DESCRIPTION OF THE TASK ▸ Can you write out the passage on synectics word for word, from "Synectics works best" to "using this method."?
------ SELECTED PASSAGE ------
Synectics is a brainstorming method to generate out-of-the-box connections and ideas. Developing innovative ideas is all about connecting two or more things in new ways to solve your problem and create value. Most ideas have been thought of already, but they may not have been applied to the challenge at hand. This is where you come in! Synectics is also a great ice-breaker for team building activities.

Synectics combines physical movement and abstract thought to build connections between many seemingly unrelated things to develop unique solutions. These solutions may be completely ridiculous, and this is part of the fun – one person’s ridiculous idea may spark more realistic solutions for someone else to be built upon by the rest of the team for a truly innovative concept.

Synectics works best in a team up to 8 people. This write up will guide you through the steps to facilitate a future synectics brainstorming session by introducing techniques and an example challenge solved using this method.
------ DATA UNDER STUDY ------
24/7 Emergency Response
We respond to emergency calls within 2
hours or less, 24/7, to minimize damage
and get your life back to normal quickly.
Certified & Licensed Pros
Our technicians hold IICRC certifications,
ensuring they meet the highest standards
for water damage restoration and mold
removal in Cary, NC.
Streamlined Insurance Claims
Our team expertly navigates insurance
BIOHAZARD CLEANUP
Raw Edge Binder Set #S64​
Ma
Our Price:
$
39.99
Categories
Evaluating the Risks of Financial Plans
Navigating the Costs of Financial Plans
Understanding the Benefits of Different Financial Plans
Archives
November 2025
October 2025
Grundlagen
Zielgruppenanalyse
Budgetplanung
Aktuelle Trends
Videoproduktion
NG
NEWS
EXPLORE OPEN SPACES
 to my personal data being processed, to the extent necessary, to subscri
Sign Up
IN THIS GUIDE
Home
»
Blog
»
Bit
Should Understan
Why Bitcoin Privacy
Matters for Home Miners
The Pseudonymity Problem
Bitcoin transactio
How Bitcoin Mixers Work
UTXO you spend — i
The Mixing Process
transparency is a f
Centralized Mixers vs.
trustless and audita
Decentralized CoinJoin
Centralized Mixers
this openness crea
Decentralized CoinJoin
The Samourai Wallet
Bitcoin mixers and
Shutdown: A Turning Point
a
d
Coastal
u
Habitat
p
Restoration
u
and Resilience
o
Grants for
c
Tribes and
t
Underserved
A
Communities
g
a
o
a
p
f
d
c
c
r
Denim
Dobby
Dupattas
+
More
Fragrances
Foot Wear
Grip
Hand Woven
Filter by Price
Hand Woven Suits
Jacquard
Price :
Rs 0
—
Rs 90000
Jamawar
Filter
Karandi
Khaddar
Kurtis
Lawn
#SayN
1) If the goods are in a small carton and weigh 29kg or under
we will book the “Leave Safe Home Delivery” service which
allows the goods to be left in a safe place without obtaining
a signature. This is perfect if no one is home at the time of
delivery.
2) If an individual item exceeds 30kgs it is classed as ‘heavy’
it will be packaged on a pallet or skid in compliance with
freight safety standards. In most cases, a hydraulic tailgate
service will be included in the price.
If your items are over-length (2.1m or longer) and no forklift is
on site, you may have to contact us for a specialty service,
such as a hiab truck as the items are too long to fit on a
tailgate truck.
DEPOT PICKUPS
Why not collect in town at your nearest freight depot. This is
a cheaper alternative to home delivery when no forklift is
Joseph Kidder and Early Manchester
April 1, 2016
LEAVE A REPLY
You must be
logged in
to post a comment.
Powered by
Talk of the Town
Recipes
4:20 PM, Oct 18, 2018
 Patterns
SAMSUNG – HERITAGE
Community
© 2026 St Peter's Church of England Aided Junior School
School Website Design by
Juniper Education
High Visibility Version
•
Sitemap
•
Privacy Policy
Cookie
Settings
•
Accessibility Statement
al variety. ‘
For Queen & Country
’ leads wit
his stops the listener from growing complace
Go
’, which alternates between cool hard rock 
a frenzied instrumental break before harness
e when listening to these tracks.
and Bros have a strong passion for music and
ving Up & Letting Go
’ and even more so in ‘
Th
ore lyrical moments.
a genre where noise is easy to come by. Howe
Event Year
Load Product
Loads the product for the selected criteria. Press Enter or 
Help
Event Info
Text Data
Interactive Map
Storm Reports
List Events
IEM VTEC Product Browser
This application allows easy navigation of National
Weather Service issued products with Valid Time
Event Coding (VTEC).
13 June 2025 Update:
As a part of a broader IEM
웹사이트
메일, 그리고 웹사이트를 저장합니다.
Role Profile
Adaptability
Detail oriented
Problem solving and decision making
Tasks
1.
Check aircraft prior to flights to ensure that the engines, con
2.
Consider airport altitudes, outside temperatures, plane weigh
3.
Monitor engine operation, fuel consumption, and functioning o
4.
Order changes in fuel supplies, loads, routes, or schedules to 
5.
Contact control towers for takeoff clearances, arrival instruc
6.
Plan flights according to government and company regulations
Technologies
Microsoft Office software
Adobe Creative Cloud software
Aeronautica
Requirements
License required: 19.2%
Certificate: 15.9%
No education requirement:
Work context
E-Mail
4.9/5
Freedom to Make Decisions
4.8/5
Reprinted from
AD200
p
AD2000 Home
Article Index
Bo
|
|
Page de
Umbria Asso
------
TASK RESPONSE ▸
Synectics works best in a team up to 8 people. This write up will guide you through the steps to facilitate a future synectics brainstorming session by introducing techniques and an example challenge solved using this method.